Maria Joana de Melo — Nominatrix
Adoro filmes de terror, de todos os subgéneros: possessões, lugares assombrados, psicopatas, maldições, fobias, etc. Na verdade não me lembro de mais categorias, de alguma maneira todos parecem encaixar nestas, mas há que ler os teóricos, categorias à parte, uns dizem mesmo que o terror é o género mais cinemático de todos por ser puramente visual e jogar com o fora-de-campo. Todavia não é uma paixão antiga, nos meus tempos de juventude nunca fui de assistir ao terror pesado, o público para isso era restrito e andava sabe-se lá onde, talvez nas salas de filmes eróticos da Baixa, Pornos e Pathos andavam em par para mim. Por ter crescido a sete minutos da Cinemateca, tive uma adolescência excecionalmente cinematográfica, mas a minha necessidade de terror (o Stephen King diz que todos a temos e ele há de saber mais do que eu) era preenchida com filmes de medo e não de terror (as escolhas da programação incidiam mais sobre Rebecca ou Les Diaboliques do que sobre Godzilla), duas coisas completamente diferentes para Aristóteles, uma vez que o primeiro pressupõe a presença apenas iminente de uma imagem e o segundo a presença efetiva dessa imagem, o primeiro exige a nossa atenção absoluta e o segundo que desviemos o olhar, o que se veio a dizer depois sobre suspense e surpresa é apenas perífrase. Assim, os meus momentos de frisson sempre aconteciam mais com o fora-de-cena do que com o obsceno propriamente.
Um dia fui ao cinema Londres ver A Mosca, foi o meu primeiro contacto com um monstro peganhento cheio de orçamento e com efeitos especiais fora de série. O filme impressionava por oscilar entre a repugnância e a compaixão, a minha cabeça divagou até à fábula d’A Princesa e o Sapo, viscoso, ignóbil, assim, o filme ia além do terror, embora participasse da fobia da putrefação, que alimenta os filmes de zombies, e tudo o que ela representa, lembrei-me do fígado de Prometeu, dos corpos por enterrar nos westerns e nas tragédias gregas, à mercê das hienas e dos abutres, lembrei-me do cheiro de um bife podre. Apesar de tudo, com o tempo, fui apreciando cada vez mais o género, que ainda é dos menos híbridos e que me permite deliciosas elucubrações descritivas, normativas e psicológicas – regresso do recalcado, libertação do Id, etc. Também é um género que dispensa pesos pesados de Hollywood, quanto mais desconhecidos os atores melhor será o efeito, e cuja formalidade constitui um desafio: como fornecer um inescapável banho de sangue de forma surpreendente? Mas agrada-me, sobretudo, porque se desenvolve num plano extra-moral, numa visitação da loucura e do caos.

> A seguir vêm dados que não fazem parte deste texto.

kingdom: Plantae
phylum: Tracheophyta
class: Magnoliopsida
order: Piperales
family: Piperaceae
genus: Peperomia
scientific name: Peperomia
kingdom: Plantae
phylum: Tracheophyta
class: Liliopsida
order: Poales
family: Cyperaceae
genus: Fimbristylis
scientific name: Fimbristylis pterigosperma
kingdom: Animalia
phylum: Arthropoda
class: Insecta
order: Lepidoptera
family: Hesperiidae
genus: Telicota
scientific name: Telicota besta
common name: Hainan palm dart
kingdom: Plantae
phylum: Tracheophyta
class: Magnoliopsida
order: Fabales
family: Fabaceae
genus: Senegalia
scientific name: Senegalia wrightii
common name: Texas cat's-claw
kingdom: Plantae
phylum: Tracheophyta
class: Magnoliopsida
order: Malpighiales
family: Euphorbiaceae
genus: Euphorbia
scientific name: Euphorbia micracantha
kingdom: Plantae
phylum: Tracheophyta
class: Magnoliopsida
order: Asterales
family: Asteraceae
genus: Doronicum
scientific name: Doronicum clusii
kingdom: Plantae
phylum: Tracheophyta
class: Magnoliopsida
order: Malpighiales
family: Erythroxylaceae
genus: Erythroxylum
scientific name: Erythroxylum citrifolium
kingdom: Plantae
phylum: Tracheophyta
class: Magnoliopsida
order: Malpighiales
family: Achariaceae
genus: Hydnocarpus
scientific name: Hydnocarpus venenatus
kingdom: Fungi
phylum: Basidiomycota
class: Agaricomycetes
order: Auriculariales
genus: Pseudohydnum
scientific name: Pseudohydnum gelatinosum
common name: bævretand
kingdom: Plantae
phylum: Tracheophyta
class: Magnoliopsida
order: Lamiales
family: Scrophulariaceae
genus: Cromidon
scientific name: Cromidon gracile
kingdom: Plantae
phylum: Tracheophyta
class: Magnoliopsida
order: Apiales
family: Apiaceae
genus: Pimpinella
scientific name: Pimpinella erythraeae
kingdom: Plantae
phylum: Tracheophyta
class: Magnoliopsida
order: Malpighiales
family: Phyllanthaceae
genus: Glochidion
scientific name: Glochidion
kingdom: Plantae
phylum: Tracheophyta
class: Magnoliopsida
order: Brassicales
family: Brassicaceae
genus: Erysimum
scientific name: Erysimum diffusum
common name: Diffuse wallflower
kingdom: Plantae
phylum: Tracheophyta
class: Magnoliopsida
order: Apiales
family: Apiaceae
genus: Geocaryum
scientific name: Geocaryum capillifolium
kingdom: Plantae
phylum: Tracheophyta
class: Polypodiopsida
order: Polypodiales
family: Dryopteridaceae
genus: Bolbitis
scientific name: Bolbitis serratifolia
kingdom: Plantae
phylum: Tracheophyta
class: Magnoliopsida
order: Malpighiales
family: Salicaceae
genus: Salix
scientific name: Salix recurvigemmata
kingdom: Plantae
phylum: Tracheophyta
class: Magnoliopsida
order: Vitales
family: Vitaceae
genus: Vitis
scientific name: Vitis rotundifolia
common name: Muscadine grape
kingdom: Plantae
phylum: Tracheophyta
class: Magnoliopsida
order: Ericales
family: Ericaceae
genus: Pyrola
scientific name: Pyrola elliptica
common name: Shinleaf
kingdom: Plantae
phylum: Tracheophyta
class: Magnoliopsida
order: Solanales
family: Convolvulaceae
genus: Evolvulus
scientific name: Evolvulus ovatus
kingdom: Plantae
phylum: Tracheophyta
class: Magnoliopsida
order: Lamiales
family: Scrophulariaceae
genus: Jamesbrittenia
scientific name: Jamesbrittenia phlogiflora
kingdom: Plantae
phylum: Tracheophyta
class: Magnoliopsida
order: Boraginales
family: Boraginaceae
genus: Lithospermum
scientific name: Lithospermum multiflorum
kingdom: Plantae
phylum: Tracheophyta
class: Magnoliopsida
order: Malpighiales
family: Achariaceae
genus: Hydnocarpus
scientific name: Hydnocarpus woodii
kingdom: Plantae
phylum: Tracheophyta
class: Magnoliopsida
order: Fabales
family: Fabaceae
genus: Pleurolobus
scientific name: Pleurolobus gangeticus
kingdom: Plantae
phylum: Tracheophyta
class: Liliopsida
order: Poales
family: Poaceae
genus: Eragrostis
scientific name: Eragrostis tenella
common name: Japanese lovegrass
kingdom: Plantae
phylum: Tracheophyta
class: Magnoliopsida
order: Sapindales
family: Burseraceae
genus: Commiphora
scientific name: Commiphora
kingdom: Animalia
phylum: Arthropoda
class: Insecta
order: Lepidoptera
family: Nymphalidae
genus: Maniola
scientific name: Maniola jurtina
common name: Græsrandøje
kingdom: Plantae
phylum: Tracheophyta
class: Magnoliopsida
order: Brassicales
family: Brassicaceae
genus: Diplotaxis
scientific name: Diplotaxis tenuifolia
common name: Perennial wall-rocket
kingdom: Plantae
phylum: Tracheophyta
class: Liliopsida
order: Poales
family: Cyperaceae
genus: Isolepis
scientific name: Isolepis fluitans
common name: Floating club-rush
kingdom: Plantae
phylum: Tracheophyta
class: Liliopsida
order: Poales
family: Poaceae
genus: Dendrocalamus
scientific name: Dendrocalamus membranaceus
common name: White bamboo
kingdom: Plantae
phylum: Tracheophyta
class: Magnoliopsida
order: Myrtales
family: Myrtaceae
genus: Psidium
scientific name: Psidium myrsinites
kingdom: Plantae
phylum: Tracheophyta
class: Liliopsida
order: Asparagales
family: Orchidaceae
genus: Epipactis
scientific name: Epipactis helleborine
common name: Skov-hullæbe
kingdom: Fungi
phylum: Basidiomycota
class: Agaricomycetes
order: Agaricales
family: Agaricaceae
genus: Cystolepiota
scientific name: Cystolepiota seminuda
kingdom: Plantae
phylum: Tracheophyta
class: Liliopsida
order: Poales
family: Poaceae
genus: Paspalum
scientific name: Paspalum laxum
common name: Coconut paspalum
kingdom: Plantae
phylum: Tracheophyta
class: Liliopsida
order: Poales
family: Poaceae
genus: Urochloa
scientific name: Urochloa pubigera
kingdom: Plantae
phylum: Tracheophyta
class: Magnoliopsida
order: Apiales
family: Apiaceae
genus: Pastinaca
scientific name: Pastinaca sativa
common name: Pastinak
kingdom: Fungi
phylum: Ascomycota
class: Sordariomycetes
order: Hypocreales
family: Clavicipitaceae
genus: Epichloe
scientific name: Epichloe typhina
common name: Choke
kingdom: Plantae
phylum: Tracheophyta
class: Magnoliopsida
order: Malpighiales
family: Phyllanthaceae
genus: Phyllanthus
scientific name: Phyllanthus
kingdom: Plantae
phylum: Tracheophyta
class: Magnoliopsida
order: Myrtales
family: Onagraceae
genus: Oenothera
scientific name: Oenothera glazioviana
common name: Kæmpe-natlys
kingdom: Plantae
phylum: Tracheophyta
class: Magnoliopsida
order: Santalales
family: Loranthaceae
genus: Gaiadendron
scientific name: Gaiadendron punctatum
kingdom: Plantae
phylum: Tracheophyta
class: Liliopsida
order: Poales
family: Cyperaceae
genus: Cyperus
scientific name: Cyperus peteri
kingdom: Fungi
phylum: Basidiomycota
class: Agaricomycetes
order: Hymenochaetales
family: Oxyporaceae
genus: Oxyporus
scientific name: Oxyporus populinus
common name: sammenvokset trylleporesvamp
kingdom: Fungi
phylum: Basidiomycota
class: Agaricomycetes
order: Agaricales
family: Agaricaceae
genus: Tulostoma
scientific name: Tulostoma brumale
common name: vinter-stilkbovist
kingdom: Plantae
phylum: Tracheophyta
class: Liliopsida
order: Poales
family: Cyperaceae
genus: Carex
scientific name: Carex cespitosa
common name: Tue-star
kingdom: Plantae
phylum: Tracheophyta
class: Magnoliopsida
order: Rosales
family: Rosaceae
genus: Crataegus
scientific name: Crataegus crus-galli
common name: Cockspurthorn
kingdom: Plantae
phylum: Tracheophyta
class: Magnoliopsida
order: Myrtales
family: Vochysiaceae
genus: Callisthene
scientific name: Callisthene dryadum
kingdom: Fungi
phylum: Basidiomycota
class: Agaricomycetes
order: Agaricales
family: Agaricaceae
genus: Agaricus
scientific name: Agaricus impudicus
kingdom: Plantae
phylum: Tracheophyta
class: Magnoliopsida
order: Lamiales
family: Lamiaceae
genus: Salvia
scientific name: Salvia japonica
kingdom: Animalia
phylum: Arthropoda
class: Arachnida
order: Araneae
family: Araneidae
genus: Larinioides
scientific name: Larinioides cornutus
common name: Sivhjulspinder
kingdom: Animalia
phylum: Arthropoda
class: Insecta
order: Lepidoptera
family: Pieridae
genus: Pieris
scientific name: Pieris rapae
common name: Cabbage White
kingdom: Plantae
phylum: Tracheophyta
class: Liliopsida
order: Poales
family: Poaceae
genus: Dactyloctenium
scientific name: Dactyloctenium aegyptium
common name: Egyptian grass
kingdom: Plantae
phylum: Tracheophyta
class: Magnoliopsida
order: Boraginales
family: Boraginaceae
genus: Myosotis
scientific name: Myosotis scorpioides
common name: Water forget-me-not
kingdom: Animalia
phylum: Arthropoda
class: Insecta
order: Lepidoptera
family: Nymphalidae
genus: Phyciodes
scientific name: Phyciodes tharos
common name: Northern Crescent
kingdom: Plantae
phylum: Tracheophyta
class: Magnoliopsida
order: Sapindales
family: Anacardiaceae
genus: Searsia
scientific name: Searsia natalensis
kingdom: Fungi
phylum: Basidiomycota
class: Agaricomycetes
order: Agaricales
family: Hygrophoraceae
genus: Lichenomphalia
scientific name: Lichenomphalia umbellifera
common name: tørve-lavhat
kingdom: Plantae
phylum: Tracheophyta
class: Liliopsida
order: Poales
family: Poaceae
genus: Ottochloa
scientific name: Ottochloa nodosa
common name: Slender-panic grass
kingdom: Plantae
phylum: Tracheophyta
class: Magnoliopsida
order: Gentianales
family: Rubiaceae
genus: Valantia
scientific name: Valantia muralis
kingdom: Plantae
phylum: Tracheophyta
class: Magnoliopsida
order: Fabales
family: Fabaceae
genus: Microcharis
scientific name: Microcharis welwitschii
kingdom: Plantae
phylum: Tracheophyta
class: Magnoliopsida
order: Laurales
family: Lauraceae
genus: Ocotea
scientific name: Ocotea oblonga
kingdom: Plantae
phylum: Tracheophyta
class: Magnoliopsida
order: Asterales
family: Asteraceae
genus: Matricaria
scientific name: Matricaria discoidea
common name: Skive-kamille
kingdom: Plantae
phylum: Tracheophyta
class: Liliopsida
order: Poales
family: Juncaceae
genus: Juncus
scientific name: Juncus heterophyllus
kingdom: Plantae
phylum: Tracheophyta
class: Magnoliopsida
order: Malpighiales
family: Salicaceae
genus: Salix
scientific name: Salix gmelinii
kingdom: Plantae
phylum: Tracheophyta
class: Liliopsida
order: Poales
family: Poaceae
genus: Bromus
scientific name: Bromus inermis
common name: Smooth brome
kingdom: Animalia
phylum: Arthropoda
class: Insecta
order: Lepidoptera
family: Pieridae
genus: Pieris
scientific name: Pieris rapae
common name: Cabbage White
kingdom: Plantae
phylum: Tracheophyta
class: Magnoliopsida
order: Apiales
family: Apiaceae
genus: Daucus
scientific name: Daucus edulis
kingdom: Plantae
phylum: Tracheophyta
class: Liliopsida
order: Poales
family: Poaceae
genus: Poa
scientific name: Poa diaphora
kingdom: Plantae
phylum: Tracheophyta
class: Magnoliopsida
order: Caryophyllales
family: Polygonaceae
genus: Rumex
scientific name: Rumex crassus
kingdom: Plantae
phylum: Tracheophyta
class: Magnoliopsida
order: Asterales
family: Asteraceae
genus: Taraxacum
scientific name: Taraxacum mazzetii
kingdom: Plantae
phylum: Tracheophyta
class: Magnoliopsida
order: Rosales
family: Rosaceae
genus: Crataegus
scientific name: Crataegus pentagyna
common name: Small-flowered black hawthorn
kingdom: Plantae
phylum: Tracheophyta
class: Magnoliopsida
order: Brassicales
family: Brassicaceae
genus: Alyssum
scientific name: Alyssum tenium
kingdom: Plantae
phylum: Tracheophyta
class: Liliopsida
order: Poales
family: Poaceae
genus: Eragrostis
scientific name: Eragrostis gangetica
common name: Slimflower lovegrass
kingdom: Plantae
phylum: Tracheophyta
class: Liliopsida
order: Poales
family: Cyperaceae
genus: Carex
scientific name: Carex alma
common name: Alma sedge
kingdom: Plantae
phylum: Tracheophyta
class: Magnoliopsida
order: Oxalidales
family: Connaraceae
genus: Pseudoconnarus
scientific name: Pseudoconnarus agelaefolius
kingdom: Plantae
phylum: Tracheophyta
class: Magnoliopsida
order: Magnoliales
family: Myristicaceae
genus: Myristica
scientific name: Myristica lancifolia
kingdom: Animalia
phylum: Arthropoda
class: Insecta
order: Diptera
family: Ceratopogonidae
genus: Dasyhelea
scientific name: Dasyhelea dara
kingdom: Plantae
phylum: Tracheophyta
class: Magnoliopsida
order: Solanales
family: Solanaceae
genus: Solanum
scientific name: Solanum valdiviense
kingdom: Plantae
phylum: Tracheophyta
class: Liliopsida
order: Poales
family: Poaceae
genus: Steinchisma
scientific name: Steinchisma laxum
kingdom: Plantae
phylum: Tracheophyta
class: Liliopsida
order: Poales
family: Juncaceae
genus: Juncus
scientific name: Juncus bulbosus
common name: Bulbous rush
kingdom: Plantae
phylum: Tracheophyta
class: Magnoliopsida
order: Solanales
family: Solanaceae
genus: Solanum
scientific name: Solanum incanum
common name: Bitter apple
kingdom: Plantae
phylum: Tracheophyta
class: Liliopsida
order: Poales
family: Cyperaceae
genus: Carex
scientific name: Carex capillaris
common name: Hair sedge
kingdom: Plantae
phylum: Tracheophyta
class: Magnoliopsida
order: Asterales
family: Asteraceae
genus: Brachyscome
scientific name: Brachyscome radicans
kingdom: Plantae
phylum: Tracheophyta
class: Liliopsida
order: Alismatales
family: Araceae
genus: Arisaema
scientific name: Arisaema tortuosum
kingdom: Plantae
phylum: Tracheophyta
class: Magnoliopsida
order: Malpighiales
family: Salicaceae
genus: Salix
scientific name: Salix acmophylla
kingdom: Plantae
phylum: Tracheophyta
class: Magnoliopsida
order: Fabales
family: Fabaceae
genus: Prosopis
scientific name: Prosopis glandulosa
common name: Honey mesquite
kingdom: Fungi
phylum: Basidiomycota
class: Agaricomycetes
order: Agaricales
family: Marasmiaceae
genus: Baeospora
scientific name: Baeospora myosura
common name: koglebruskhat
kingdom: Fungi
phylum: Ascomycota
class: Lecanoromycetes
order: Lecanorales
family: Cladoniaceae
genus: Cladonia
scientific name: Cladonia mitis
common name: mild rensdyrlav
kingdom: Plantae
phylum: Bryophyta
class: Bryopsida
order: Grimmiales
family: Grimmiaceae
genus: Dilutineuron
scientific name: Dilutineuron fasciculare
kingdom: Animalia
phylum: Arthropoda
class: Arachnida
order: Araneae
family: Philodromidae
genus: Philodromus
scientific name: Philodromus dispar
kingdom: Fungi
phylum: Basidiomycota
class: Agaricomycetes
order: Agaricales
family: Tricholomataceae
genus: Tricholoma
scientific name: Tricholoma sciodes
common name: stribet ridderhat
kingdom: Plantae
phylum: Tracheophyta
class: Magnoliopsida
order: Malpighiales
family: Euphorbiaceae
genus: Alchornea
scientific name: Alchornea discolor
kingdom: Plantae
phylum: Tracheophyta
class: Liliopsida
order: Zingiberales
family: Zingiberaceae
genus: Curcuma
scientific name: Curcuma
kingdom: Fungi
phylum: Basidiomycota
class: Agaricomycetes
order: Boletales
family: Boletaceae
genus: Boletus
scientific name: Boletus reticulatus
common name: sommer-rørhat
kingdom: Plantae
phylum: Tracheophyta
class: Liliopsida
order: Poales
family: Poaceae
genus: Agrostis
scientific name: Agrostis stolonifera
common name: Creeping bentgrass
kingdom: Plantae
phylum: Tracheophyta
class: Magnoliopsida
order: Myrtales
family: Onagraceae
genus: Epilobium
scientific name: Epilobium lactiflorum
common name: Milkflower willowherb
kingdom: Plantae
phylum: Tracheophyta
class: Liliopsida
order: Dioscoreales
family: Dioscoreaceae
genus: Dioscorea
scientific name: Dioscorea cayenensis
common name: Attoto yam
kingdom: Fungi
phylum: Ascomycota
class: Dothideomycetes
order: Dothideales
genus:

Tenho especial apetência para os temas da possessão, tanto por se basearem no medo judeo-cristão de um além tenebroso que vivifica a nossa culpa, e de que a loucura é a expressão mais sensata, como por se basearem também na fobia da alienação das nossas palavras e ações por um agente exterior (se dantes Atena telecomandava a raiva de Ajax, agora é a IA que nos dirige sabe-se lá para que fim), ou ainda por, simplesmente, constituírem uma forma de subversão do sistema, tema cuja popularidade nunca falha. Uma hipótese que recolhe admiradores na bibliografia é a de que a mulher possuída, no habitual cenário sadomasoquista, amarrada a uma cama, com trejeitos inspirados nas pacientes histéricas do Salpêtrière, contorcendo-se em arco, etc., é nada mais do que uma constatação da repressão sexual feminina. Hoje as coisas estão a mudar e há dias passou na televisão um filme em que o possuído não era uma rapariga mas um rapaz, e em que também o padre-exorcista acabava possuído, no entanto, não faltaram imagens de mulheres nuas, emergindo languidamente de uma poça de sangue, nem de vísceras fumegantes, o teor sexual continua presente e o filme lá foge para as tais salas da Baixa. Todavia os filmes de género vivem de muitas subtilezas e, desta vez, concentrei-me num elemento que se repete nos filmes de possuídos: a necessidade de chamar o demónio pelo nome próprio. Nomear o mal parece ser o primeiro passo para o eliminar. Além de uma prova do amor eterno entre cinema e psicanálise, esta nomeação permite ao exorcista introduzir a ordem no caos, colocando o mal tanto numa posição de distância como de inferioridade, porque é o nomeado e não o nomeador, o mal materializa-se, deixa de estar por todo o lado para ficar contido dentro de um nome, de uma frase ou de uma história. Uma coisa é sermos assombrados por uma entidade cujos desígnios desconhecemos outra é sermos assombrados pela tia Chica da quinta velha, assim, para resolvermos os nossos males, basta ser um nominator.